Erika Krouse Wins 2026 Joyce Carol Oates Prize From New Literary Project
OAKLAND, CA, May 5, 2026—Erika Krouse, of Colorado, is the eleventh recipient of the Joyce Carol Oates Prize awarded by New Literary Project. The author receives $50,000. Her most recent publication is a book of short stories, Save Me, Stranger (Flatiron Books). Prize recipients are emerged and continually emerging writers of major consequence—short stories and/or novels—at the relative midpoint of a burgeoning career.
The Prize stands not only as testament to Krouse’s impressive literary accomplishments as a mid-career author, but also as encouragement and support for work to come. The author represents the resilience, power, and diversity of our national literary communities, and unforgettably gives voice, in her resonantly distinctive style, to the most urgent issues of today.
The Joyce Carol Oates Prize (JCO) is named after the eminent author, an honorary member of New Literary Project’s Board of Directors. She earlier served as NewLit’s Writer-in-Residence. The Project hereby gratefully acknowledges her inspiring, lifelong impact as peerless teacher and writer, an author beloved and admired for generations by legions of students, writers, and readers around the country and the world. She embodies the nonprofit organization’s most deeply held commitments to literature and literacy, arts education, and free speech.
The annual JCO Prize honors mid-career authors of fiction who advance the vision and mission of NewLit–to drive social change and unleash artistic power across the generations and the nation. In this way, NewLit aims to contribute to, and lift up, a literate, democratic society.
════════════════
--- Exercise 1 ---
Copy the Joyce Carol Oates Prize announcement word for word, starting at the words "The Joyce Carol Oates Prize (JCO)" and ending after "and free speech.".
--- Exercise 2 ---
Continue the announcement of Erika Krouse's Joyce Carol Oates Prize from where it stops by writing the text that comes next.

--- Given records ---
════════════════
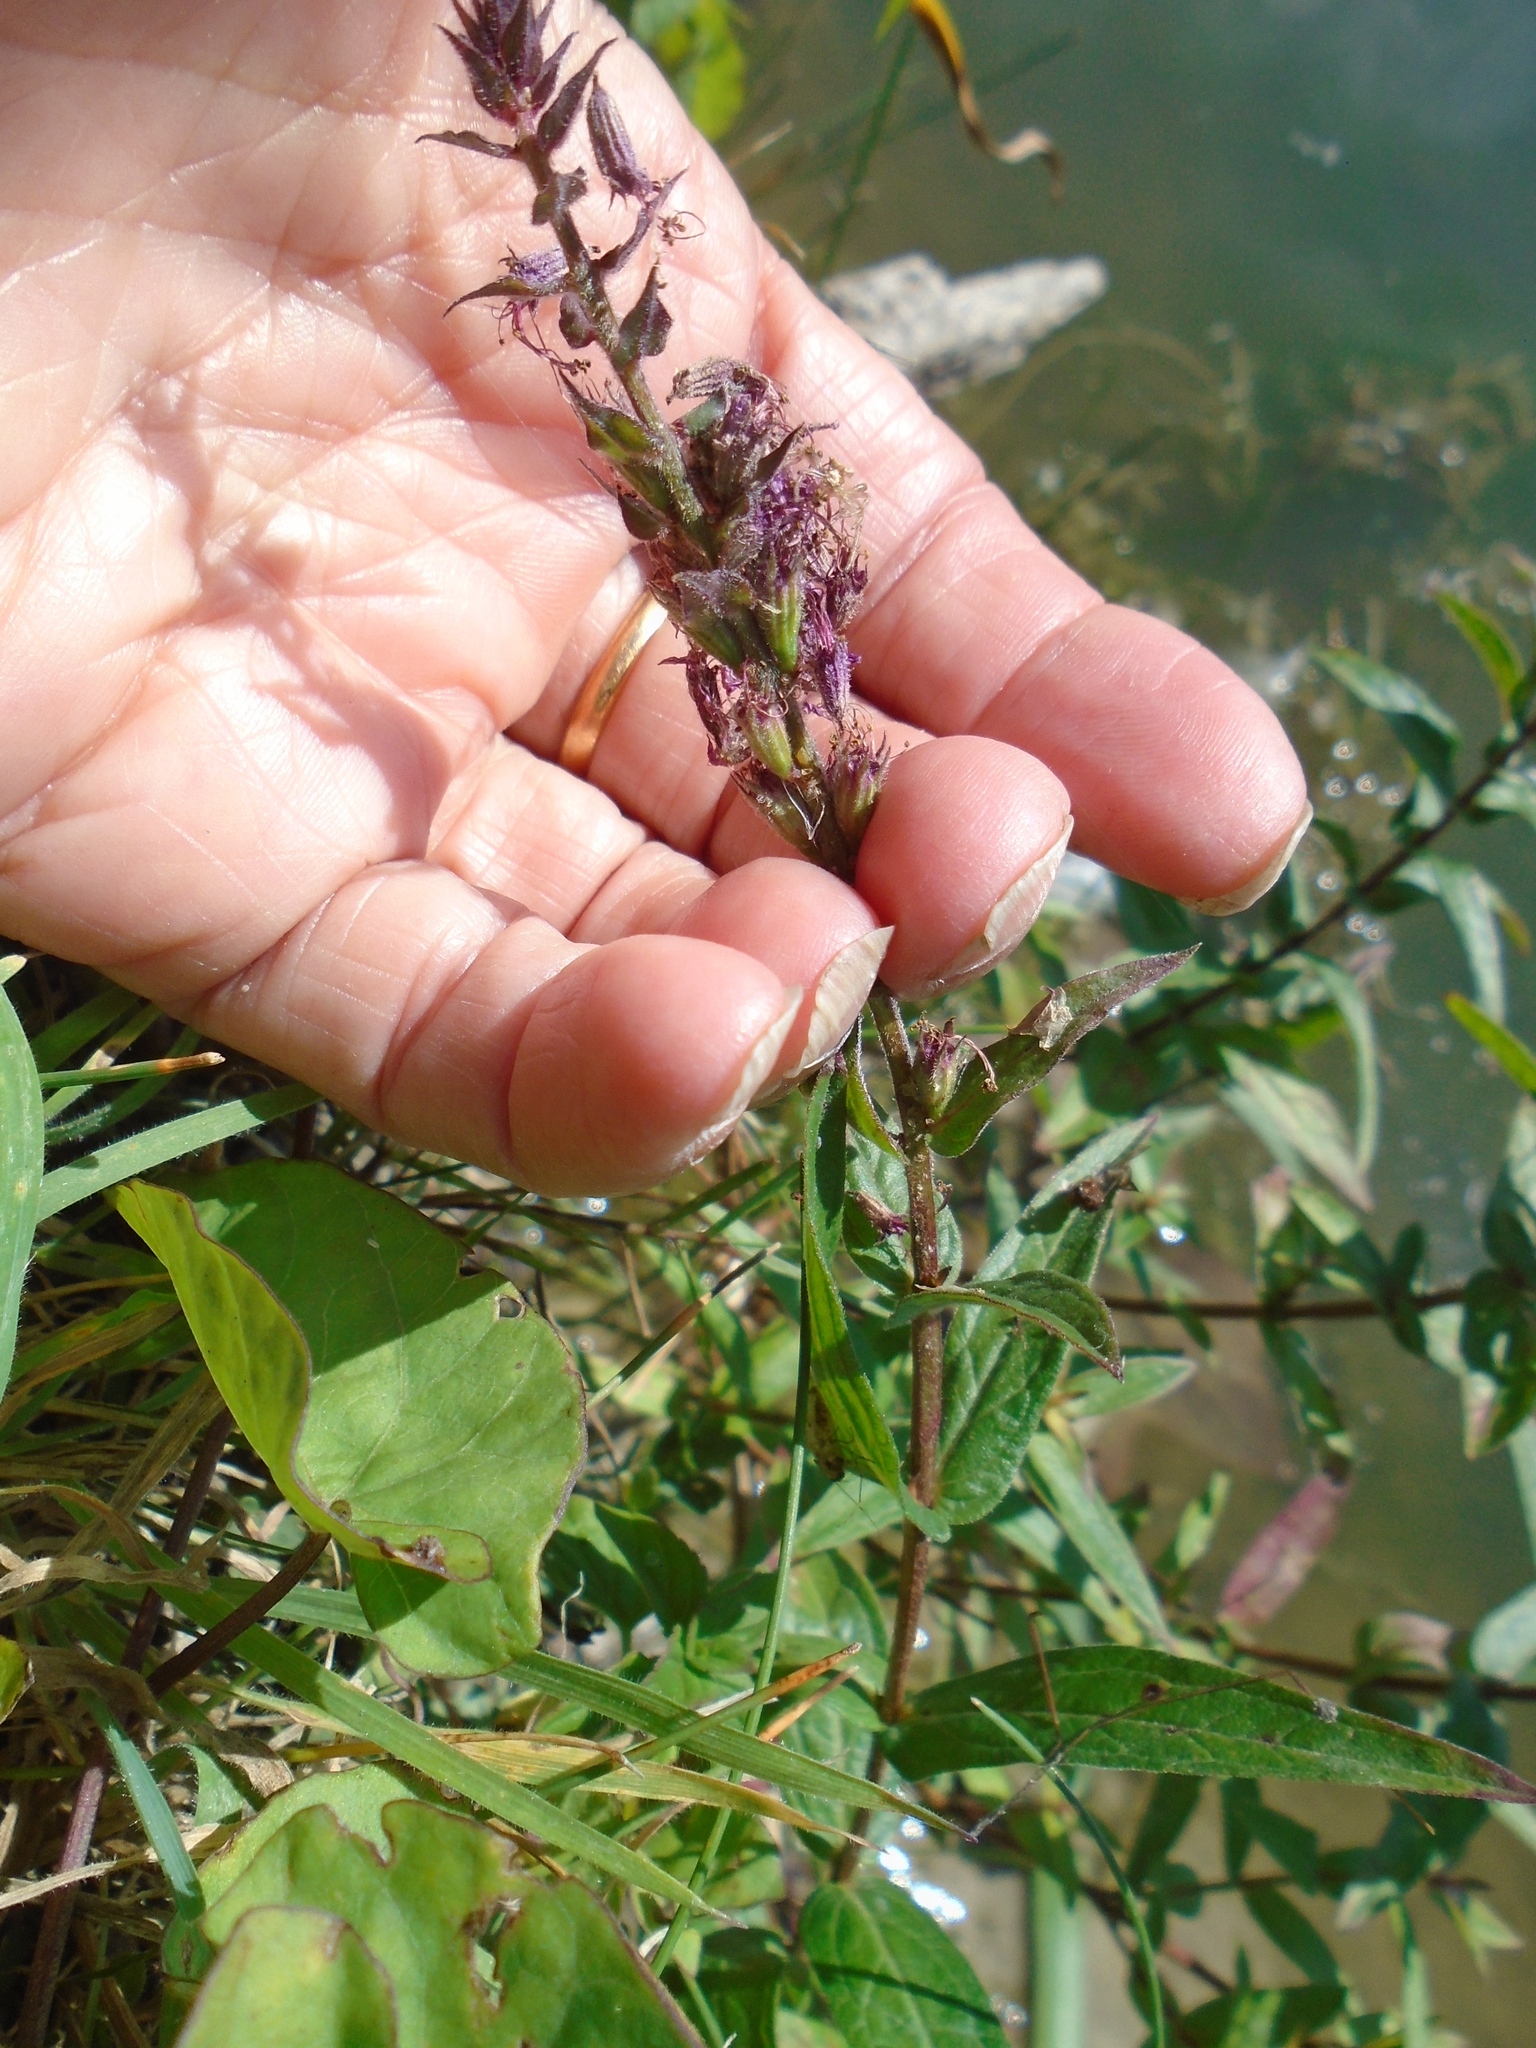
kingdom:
════════════════
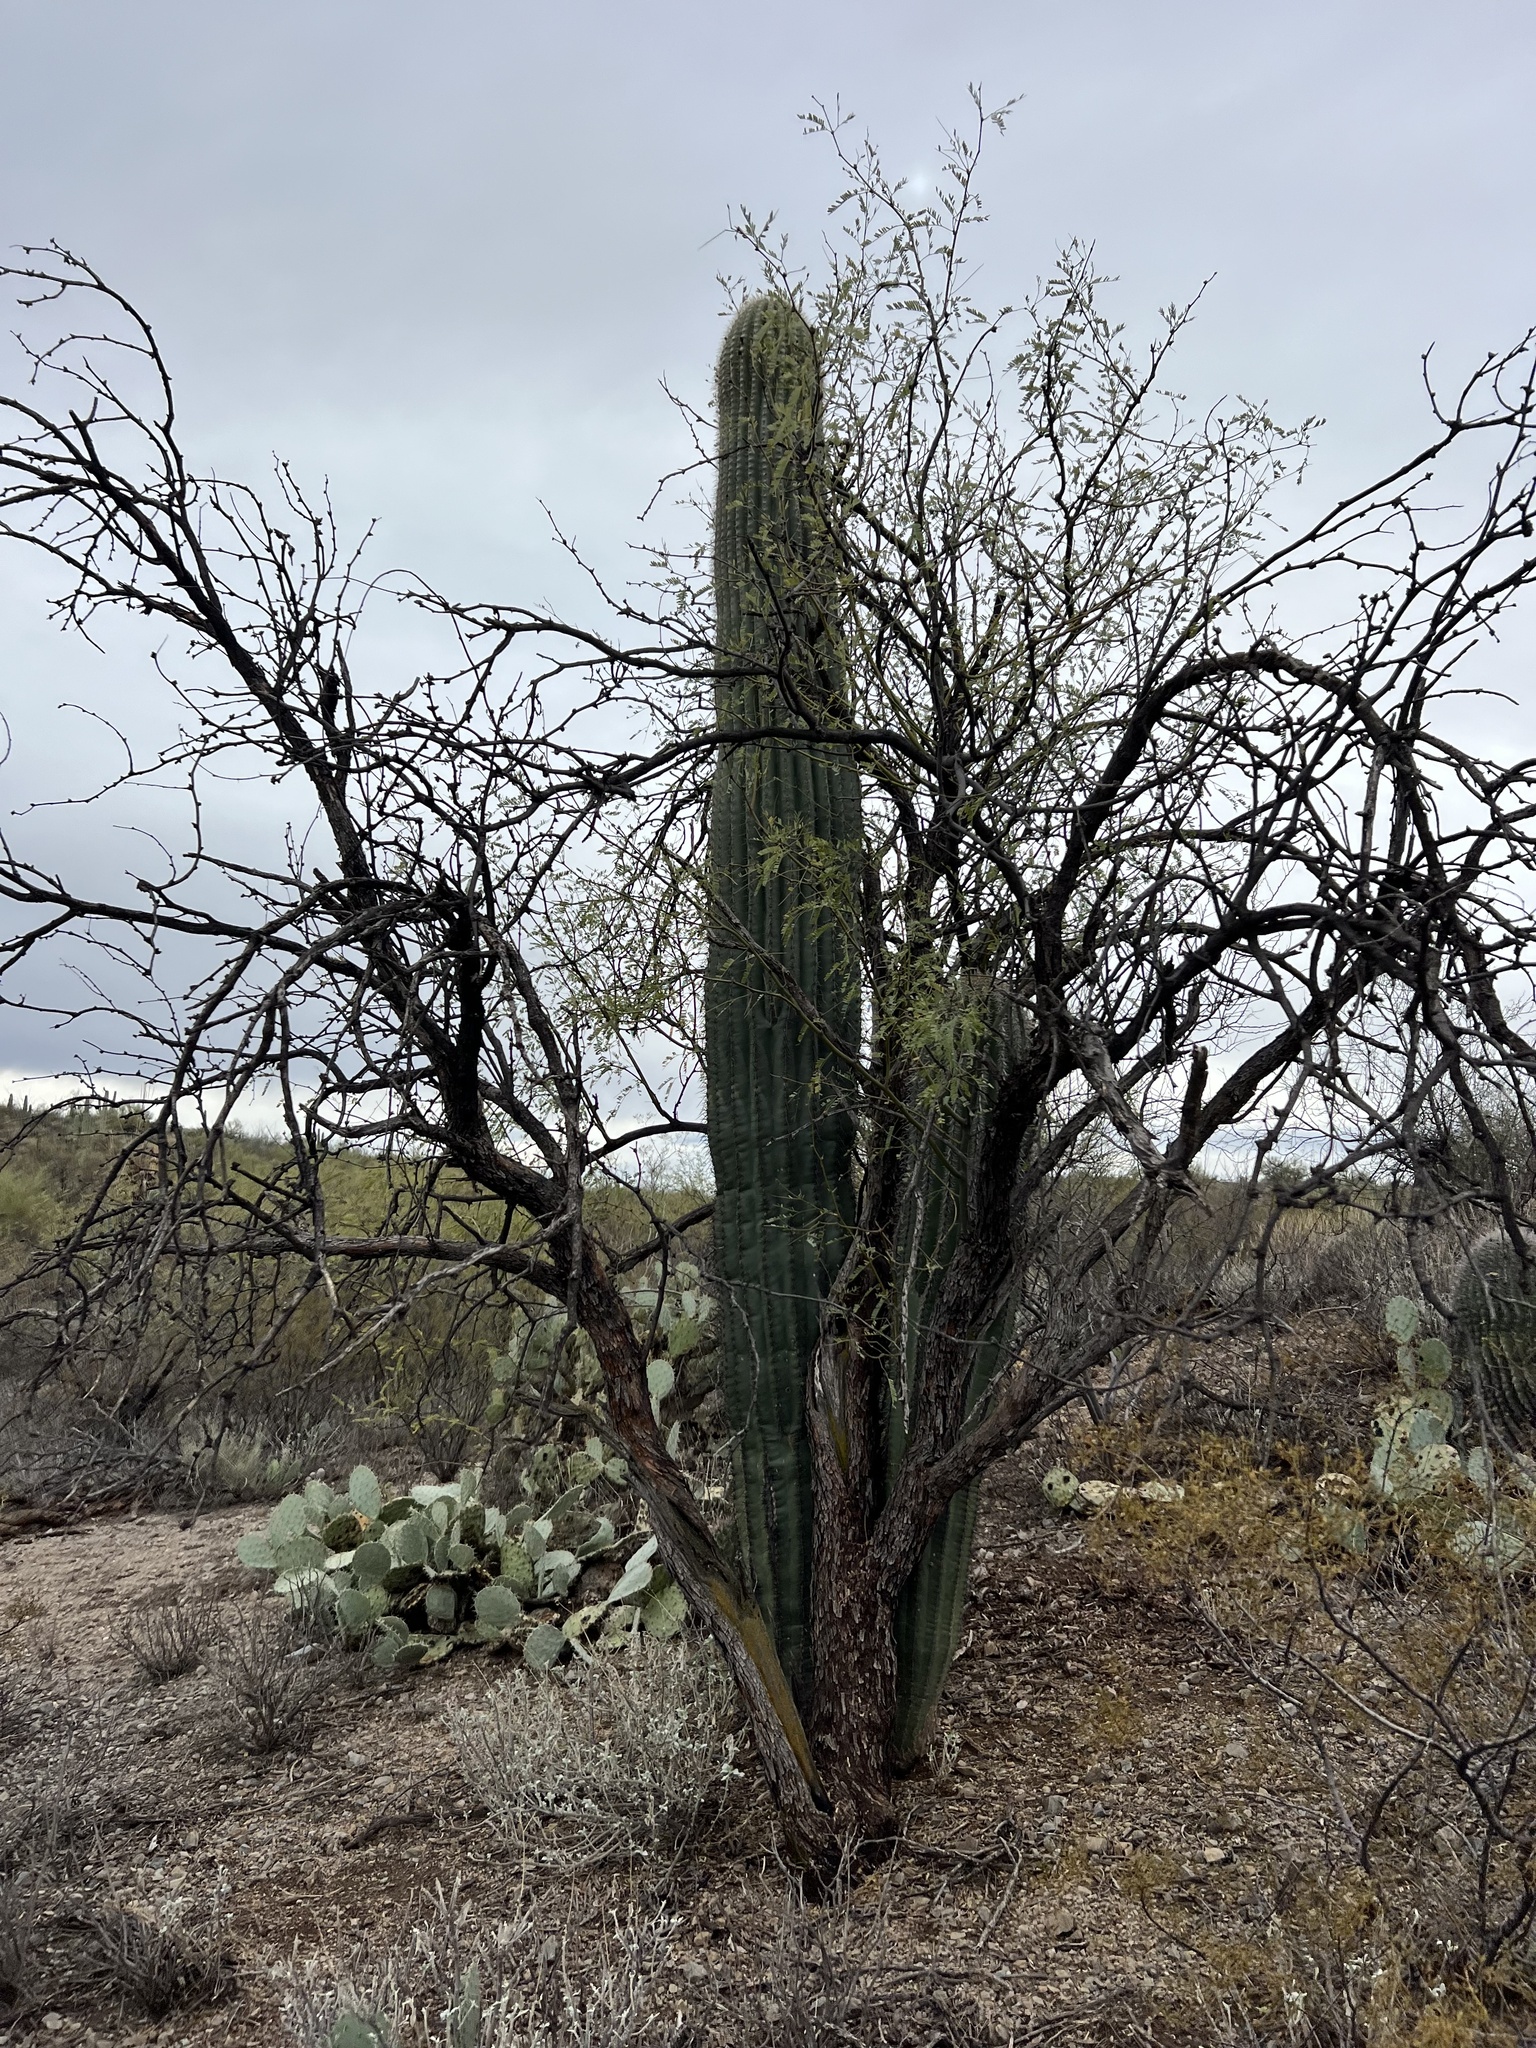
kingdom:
════════════════
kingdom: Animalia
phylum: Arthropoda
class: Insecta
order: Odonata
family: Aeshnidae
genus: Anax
════════════════
--- Written response 1 ---
The Joyce Carol Oates Prize (JCO) is named after the eminent author, an honorary member of New Literary Project’s Board of Directors. She earlier served as NewLit’s Writer-in-Residence. The Project hereby gratefully acknowledges her inspiring, lifelong impact as peerless teacher and writer, an author beloved and admired for generations by legions of students, writers, and readers around the country and the world. She embodies the nonprofit organization’s most deeply held commitments to literature and literacy, arts education, and free speech.

--- Written response 2 ---
Yes, the planet needs rescuing, and people need food and housing and health care. The world needs all that and more. The world also needs the nourishment, refuge, and attention of the arts. Young people who are marginalized—now speaking in their own voices. Writers now telling, and teachers now teaching, the stories of our lives. That’s what helps make democracy a democracy. That’s what NewLit is doing.
The JCO Prize is a working prize, and Erika Krouse will take up brief residence during the 2026 NewLit Roadshow at the University of California, Berkeley (NewLit marquee partner), and in the Bay Area, including especially Saint Mary’s College of California–teaching and public speaking in a variety of educational and literary settings–in October 2026, dates and occasions to be determined.
The winning author was chosen after consideration of a longlist of twenty eight nationally recognized authors, and eventually a shortlist that included four other extraordinary artists: Katie Kitamura, Lori Ostlund, Jamie Quatro, and Danzy Senna. The jury that selected the short list consisted of Laura Cogan, Joseph Di Prisco, Fiona McFarlane, Molly Metherd, Geoffrey O’Brien, and David Wood. The NewLit Board of Directors judged and selected the Recipient.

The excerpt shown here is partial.